___ EXCERPT TO READ

Magnetic mechanical Resonance ideas

[Berto3]

Today I was using a new circuit as driver for the EM-Resonator. It has a pulse delay at the leading edge.
It worked very well with 6Volt and lesser than half the Amp's. Here is the circuit.

[Berto3]

@Atommix. The first post in this threath by Dom444 was about magneto mechanical resonance.
He had not the chance to work out this Idea so I do. In Reply#2 I explain why.
You don't see how to build-up field density in the EM-Resonator. That is the challenge for all the
investigators in this field. One of the limitations with mechanical devices is the low frequency at
mechanical resonance. The gain is the field density that can happen at certain moments,
like a hammer on a nail. Mechanical mass can set free huge power when you stop it in the go.
We all know the potential energy of a rotating flywheel.
I don't understand your opinion, saying that the Resonator is complex or to much.
Can you explain more? Why the question about string harmonics?

[Berto3]

Part 3 of the video series, show's the progress made to reduce the current in the motor solonoid.
The electronic circuit has no longer a relay but a MOSFET to switch the coil. A pulse delay circuit
is build around a cd4093 IC. Although it is hard to measure the average current of a pulse wave,
I suppose my analog meter does this well. The input current is now around 35 mA, a reduction
of more than 50 percent. I wish you all an energetic Christmas and a sparkling 2016.

______

### TASKS
**a.** In the forum thread on magnetic mechanical resonance, which IC is the pulse delay circuit built around?
**b.** Write out, word for word, the stretch of the forum thread from "We all know" through "the motor solonoid.".

___ PROVIDED MATERIAL

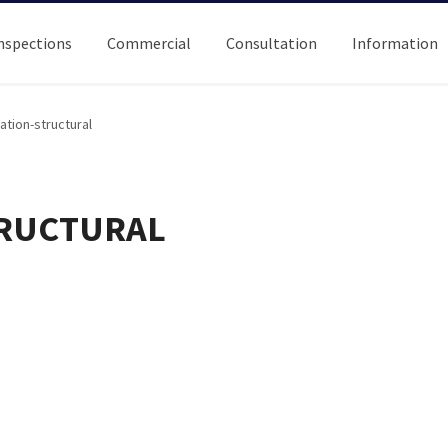
nspections
Commercial
Consultation
Information
ation-structural
TRUCTURAL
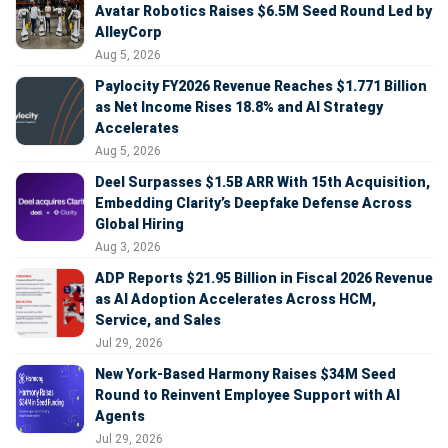
Avatar Robotics Raises $6.5M Seed Round Led by
AlleyCorp
Aug 5, 2026
Paylocity FY2026 Revenue Reaches $1.771 Billion
as Net Income Rises 18.8% and AI Strategy
Accelerates
Aug 5, 2026
Deel Surpasses $1.5B ARR With 15th Acquisition,
Embedding Clarity’s Deepfake Defense Across
Global Hiring
Aug 3, 2026
ADP Reports $21.95 Billion in Fiscal 2026 Revenue
as AI Adoption Accelerates Across HCM,
Service, and Sales
Jul 29, 2026
New York-Based Harmony Raises $34M Seed
Round to Reinvent Employee Support with AI
Agents
Jul 29, 2026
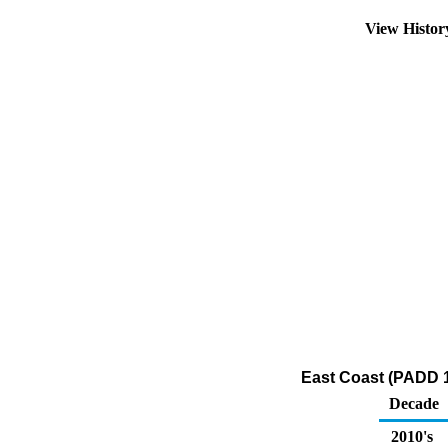
View Histo
East Coast (PADD 1
Decade
2010's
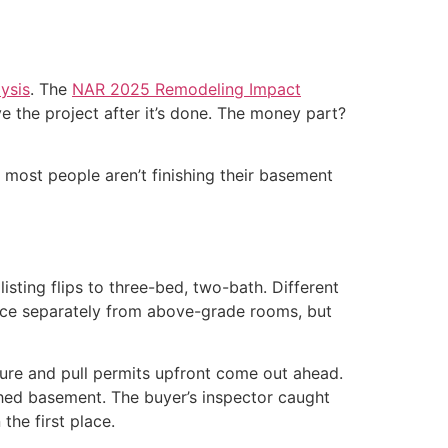
ysis
. The
NAR 2025 Remodeling Impact
 the project after it’s done. The money part?
t most people aren’t finishing their basement
sting flips to three-bed, two-bath. Different
pace separately from above-grade rooms, but
ture and pull permits upfront come out ahead.
hed basement. The buyer’s inspector caught
the first place.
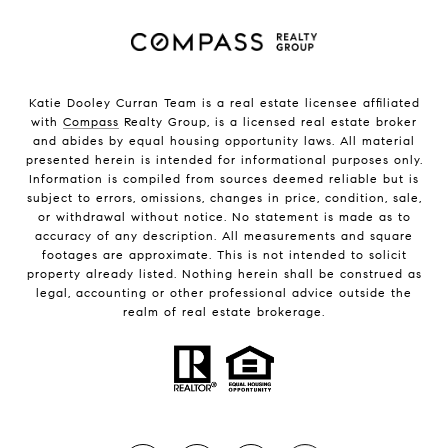
Katie Dooley Curran Team is a real estate licensee affiliated
with
Compass
Realty Group, is a licensed real estate broker
and abides by equal housing opportunity laws. All material
presented herein is intended for informational purposes only.
Information is compiled from sources deemed reliable but is
subject to errors, omissions, changes in price, condition, sale,
or withdrawal without notice. No statement is made as to
accuracy of any description. All measurements and square
footages are approximate. This is not intended to solicit
property already listed. Nothing herein shall be construed as
legal, accounting or other professional advice outside the
realm of real estate brokerage.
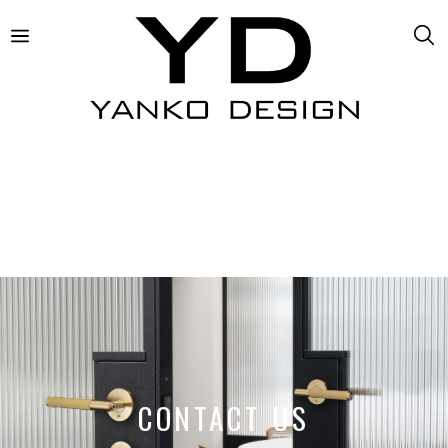
CONTACT US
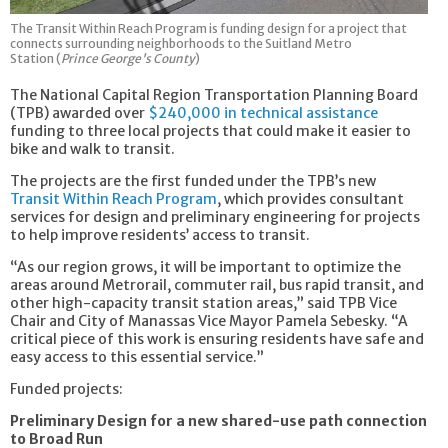
The Transit Within Reach Program is funding design for a project that
connects surrounding neighborhoods to the Suitland Metro
Station (
Prince George's County
)
The National Capital Region Transportation Planning Board
(TPB) awarded over
$240,000 in technical assistance
funding to three local projects that could make it easier to
bike and walk to transit.
The projects are the first funded under the TPB’s new
Transit Within Reach Program
, which provides consultant
services for design and preliminary engineering for projects
to help improve residents’ access to transit.
“As our region grows, it will be important to optimize the
areas around Metrorail, commuter rail, bus rapid transit, and
other high-capacity transit station areas,” said TPB Vice
Chair and City of Manassas Vice Mayor Pamela Sebesky. “A
critical piece of this work is ensuring residents have safe and
easy access to this essential service.”
Funded projects:
Preliminary Design for a new shared-use path connection
to Broad Run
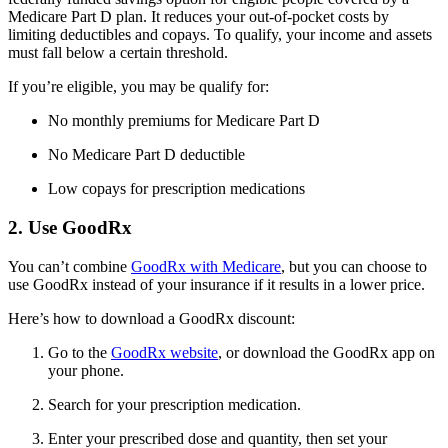
Medicare Part D plan. It reduces your out-of-pocket costs by
limiting deductibles and copays. To qualify, your income and assets
must fall below a certain threshold.
If you’re eligible, you may be qualify for:
No monthly premiums for Medicare Part D
No Medicare Part D deductible
Low copays for prescription medications
2. Use GoodRx
You can’t combine
GoodRx with Medicare
, but you can choose to
use GoodRx instead of your insurance if it results in a lower price.
Here’s how to download a GoodRx discount:
Go to the
GoodRx website
, or download the GoodRx app on
your phone.
Search for your prescription medication.
Enter your prescribed dose and quantity, then set your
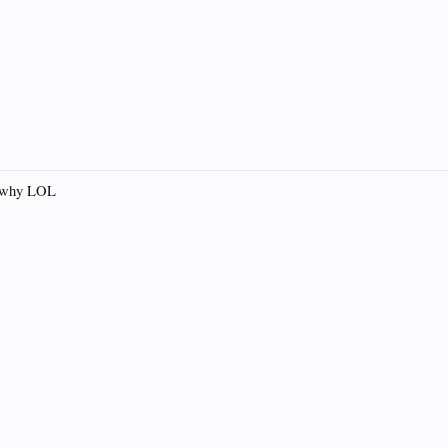
.. why LOL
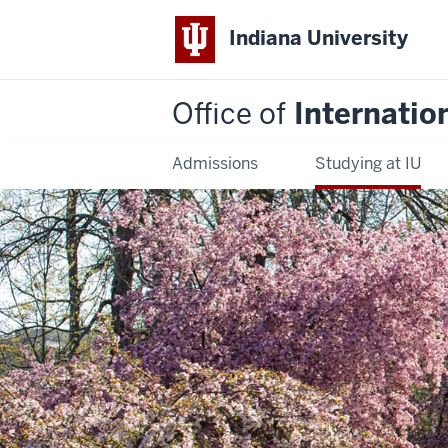
Indiana University
Office of
Internatio
Admissions
Studying at IU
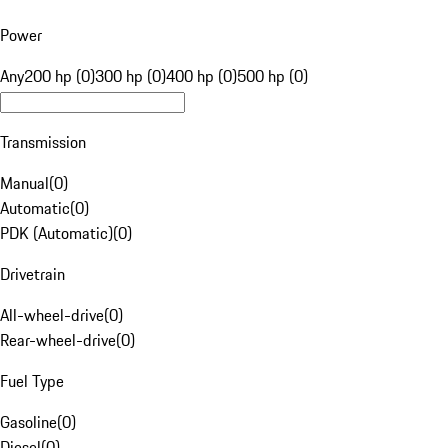
Power
Any
200 hp (0)
300 hp (0)
400 hp (0)
500 hp (0)
Transmission
Manual
(
0
)
Automatic
(
0
)
PDK (Automatic)
(
0
)
Drivetrain
All-wheel-drive
(
0
)
Rear-wheel-drive
(
0
)
Fuel Type
Gasoline
(
0
)
Diesel
(
0
)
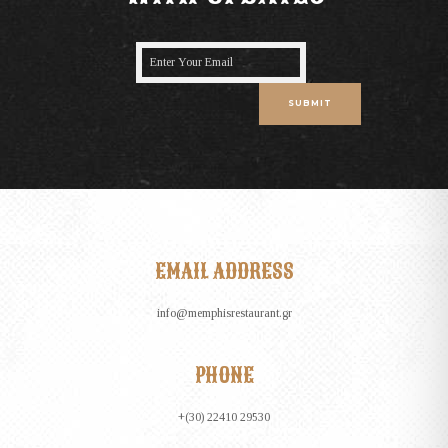
SUBMIT
EMAIL ADDRESS
info@memphisrestaurant.gr
PHONE
+(30) 22410 29530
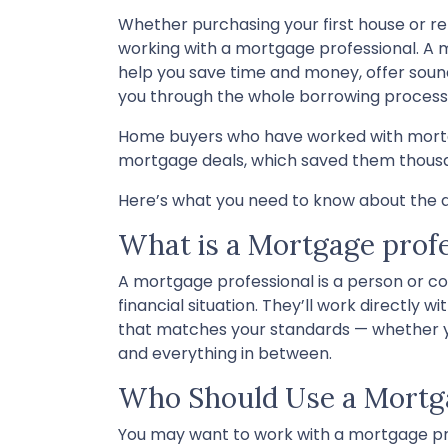
Whether purchasing your first house or r
working with a mortgage professional. A m
help you save time and money, offer sound
you through the whole borrowing process
Home buyers who have worked with mortgag
mortgage deals, which saved them thousan
Here’s what you need to know about the a
What is a Mortgage profe
A mortgage professional is a person or co
financial situation. They’ll work directly 
that matches your standards — whether you
and everything in between.
Who Should Use a Mortga
You may want to work with a mortgage pro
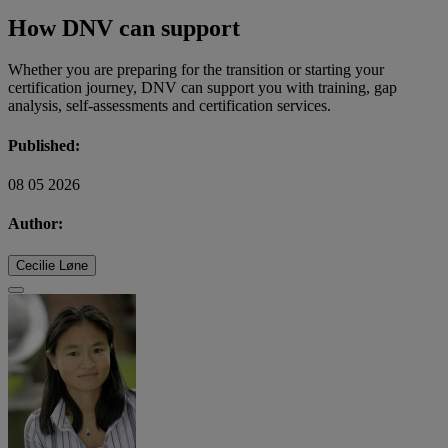
How DNV can support
Whether you are preparing for the transition or starting your
certification journey, DNV can support you with training, gap
analysis, self-assessments and certification services.
Published:
08 05 2026
Author:
Cecilie Løne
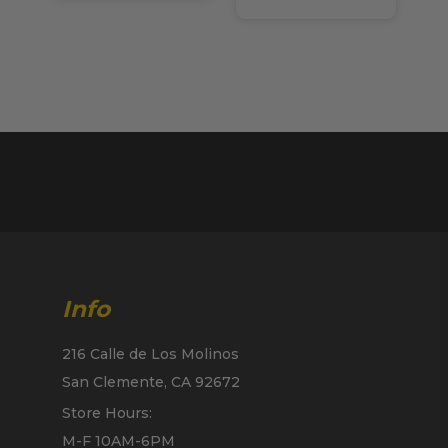
Info
216 Calle de Los Molinos
San Clemente, CA 92672
Store Hours:
M-F 10AM-6PM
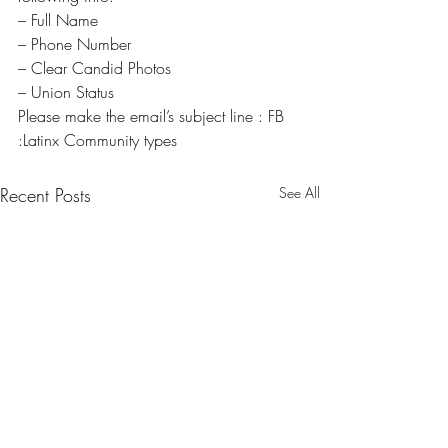
– Full Name
– Phone Number
– Clear Candid Photos
– Union Status
Please make the email’s subject line : FB 
:Latinx Community types
Recent Posts
See All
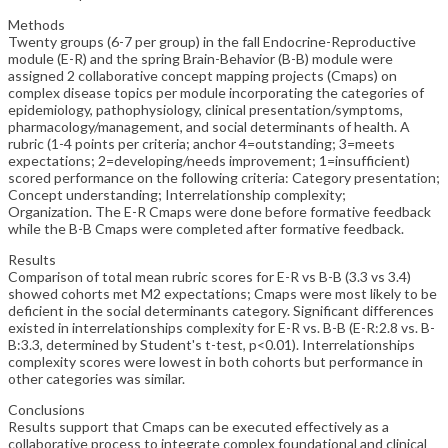
Methods
Twenty groups (6-7 per group) in the fall Endocrine-Reproductive
module (E-R) and the spring Brain-Behavior (B-B) module were
assigned 2 collaborative concept mapping projects (Cmaps) on
complex disease topics per module incorporating the categories of
epidemiology, pathophysiology, clinical presentation/symptoms,
pharmacology/management, and social determinants of health. A
rubric (1-4 points per criteria; anchor 4=outstanding; 3=meets
expectations; 2=developing/needs improvement; 1=insufficient)
scored performance on the following criteria: Category presentation;
Concept understanding; Interrelationship complexity;
Organization. The E-R Cmaps were done before formative feedback
while the B-B Cmaps were completed after formative feedback.
Results
Comparison of total mean rubric scores for E-R vs B-B (3.3 vs 3.4)
showed cohorts met M2 expectations; Cmaps were most likely to be
deficient in the social determinants category. Significant differences
existed in interrelationships complexity for E-R vs. B-B (E-R:2.8 vs. B-
B:3.3, determined by Student's t-test, p<0.01). Interrelationships
complexity scores were lowest in both cohorts but performance in
other categories was similar.
Conclusions
Results support that Cmaps can be executed effectively as a
collaborative process to integrate complex foundational and clinical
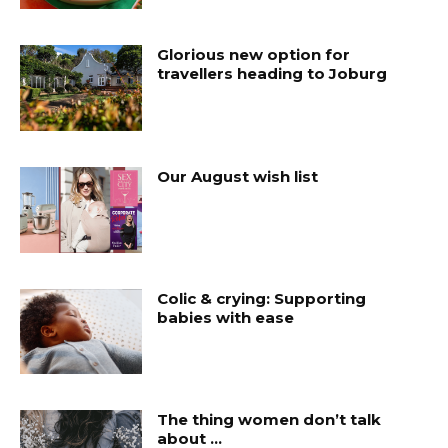
Glorious new option for
travellers heading to Joburg
Our August wish list
Colic & crying: Supporting
babies with ease
The thing women don’t talk
about …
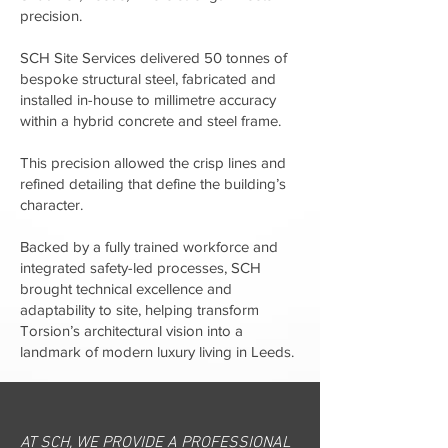
precision.
SCH Site Services delivered 50 tonnes of
bespoke structural steel, fabricated and
installed in-house to millimetre accuracy
within a hybrid concrete and steel frame.
This precision allowed the crisp lines and
refined detailing that define the building’s
character.
Backed by a fully trained workforce and
integrated safety-led processes, SCH
brought technical excellence and
adaptability to site, helping transform
Torsion’s architectural vision into a
landmark of modern luxury living in Leeds.
AT SCH, WE PROVIDE A PROFESSIONAL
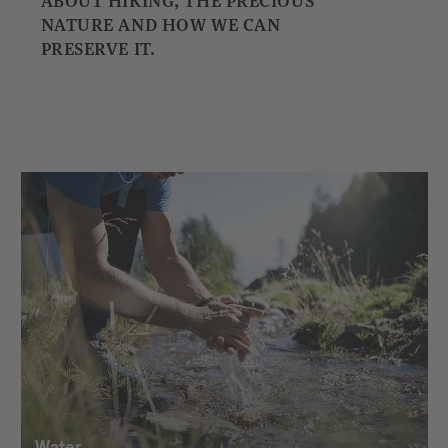
ABOUT HIKING, THE PRECIOUS
NATURE AND HOW WE CAN
PRESERVE IT.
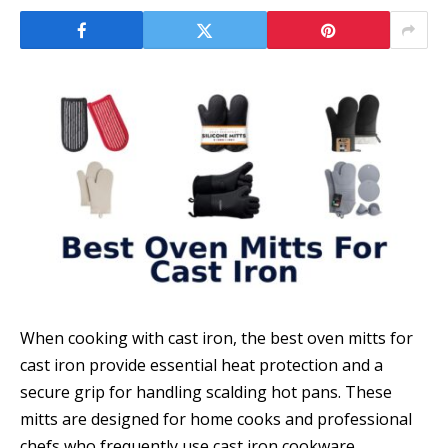
When cooking with cast iron, the best oven mitts for
cast iron provide essential heat protection and a
secure grip for handling scalding hot pans. These
mitts are designed for home cooks and professional
chefs who frequently use cast iron cookware,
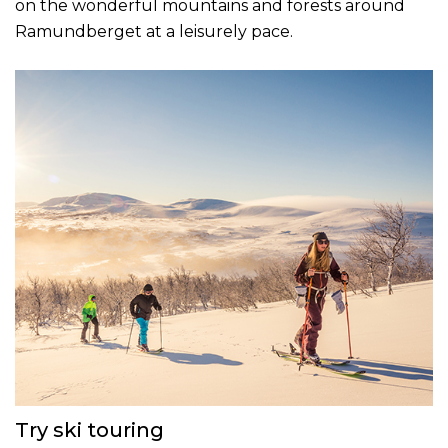
on the wonderful mountains and forests around
Ramundberget at a leisurely pace.
Try ski touring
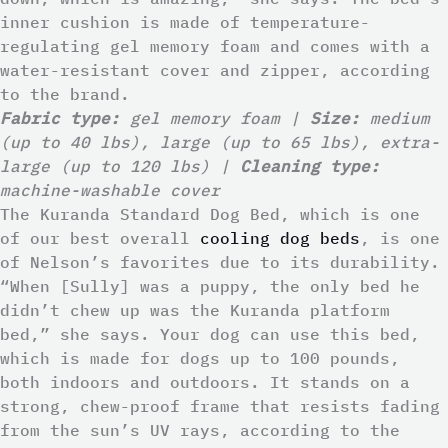
inner cushion is made of temperature-
regulating gel memory foam and comes with a
water-resistant cover and zipper, according
to the brand.
Fabric type:
gel memory foam |
Size:
medium
(up to 40 lbs), large (up to 65 lbs), extra-
large (up to 120 lbs) |
Cleaning type:
machine-washable cover
The Kuranda Standard Dog Bed, which is one
of our best overall
cooling dog beds
, is one
of Nelson’s favorites due to its durability.
“When [Sully] was a puppy, the only bed he
didn’t chew up was the Kuranda platform
bed,” she says. Your dog can use this bed,
which is made for dogs up to 100 pounds,
both indoors and outdoors. It stands on a
strong, chew-proof frame that resists fading
from the sun’s UV rays, according to the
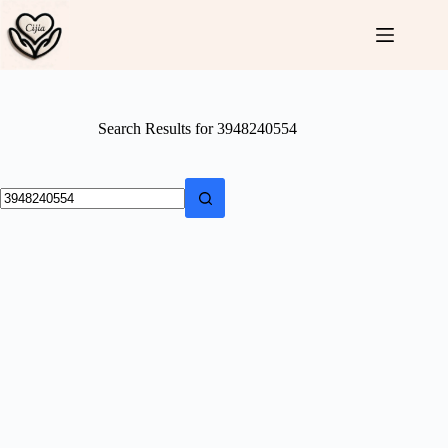
Skip
to
content
Search Results for 3948240554
No
results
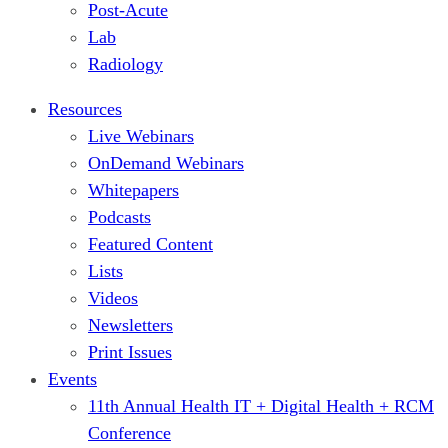
Post-Acute
Lab
Radiology
Resources
Live Webinars
OnDemand Webinars
Whitepapers
Podcasts
Featured Content
Lists
Videos
Newsletters
Print Issues
Events
11th Annual Health IT + Digital Health + RCM
Conference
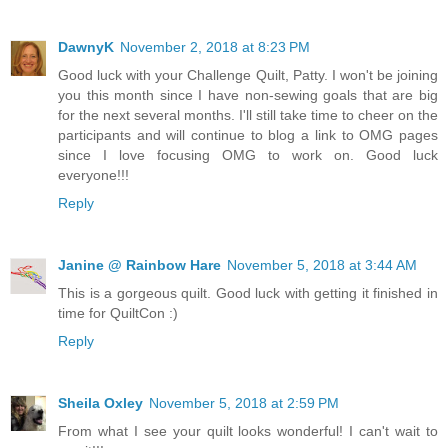
DawnyK
November 2, 2018 at 8:23 PM
Good luck with your Challenge Quilt, Patty. I won't be joining
you this month since I have non-sewing goals that are big
for the next several months. I'll still take time to cheer on the
participants and will continue to blog a link to OMG pages
since I love focusing OMG to work on. Good luck
everyone!!!
Reply
Janine @ Rainbow Hare
November 5, 2018 at 3:44 AM
This is a gorgeous quilt. Good luck with getting it finished in
time for QuiltCon :)
Reply
Sheila Oxley
November 5, 2018 at 2:59 PM
From what I see your quilt looks wonderful! I can't wait to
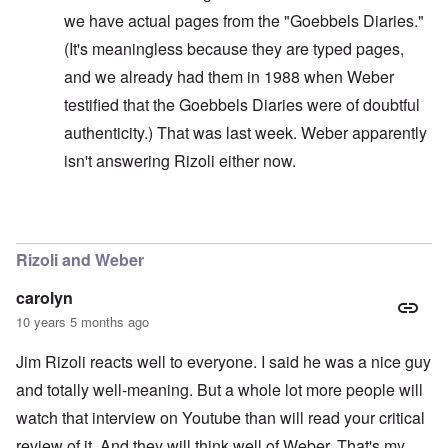
we have actual pages from the "Goebbels Diaries."
(It's meaningless because they are typed pages,
and we already had them in 1988 when Weber
testified that the Goebbels Diaries were of doubtful
authenticity.) That was last week. Weber apparently
isn't answering Rizoli either now.
In reply to
Lemonade, yes
by
carolyn
Rizoli and Weber
carolyn
10 years 5 months ago
Jim Rizoli reacts well to everyone. I said he was a nice guy
and totally well-meaning. But a whole lot more people will
watch that interview on Youtube than will read your critical
review of it. And they will think well of Weber. That's my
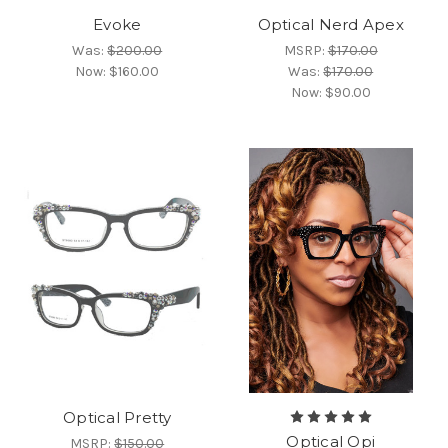
Evoke
Optical Nerd Apex
Was:
$200.00
MSRP:
$170.00
Now:
$160.00
Was:
$170.00
Now:
$90.00
Optical Pretty
Optical Opi
MSRP:
$150.00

______

### TASK RESULTS
**a.** A cd4093 IC.

**b.**
We all know the potential energy of a rotating flywheel.
I don't understand your opinion, saying that the Resonator is complex or to much.
Can you explain more? Why the question about string harmonics?

[Berto3]

Part 3 of the video series, show's the progress made to reduce the current in the motor solonoid.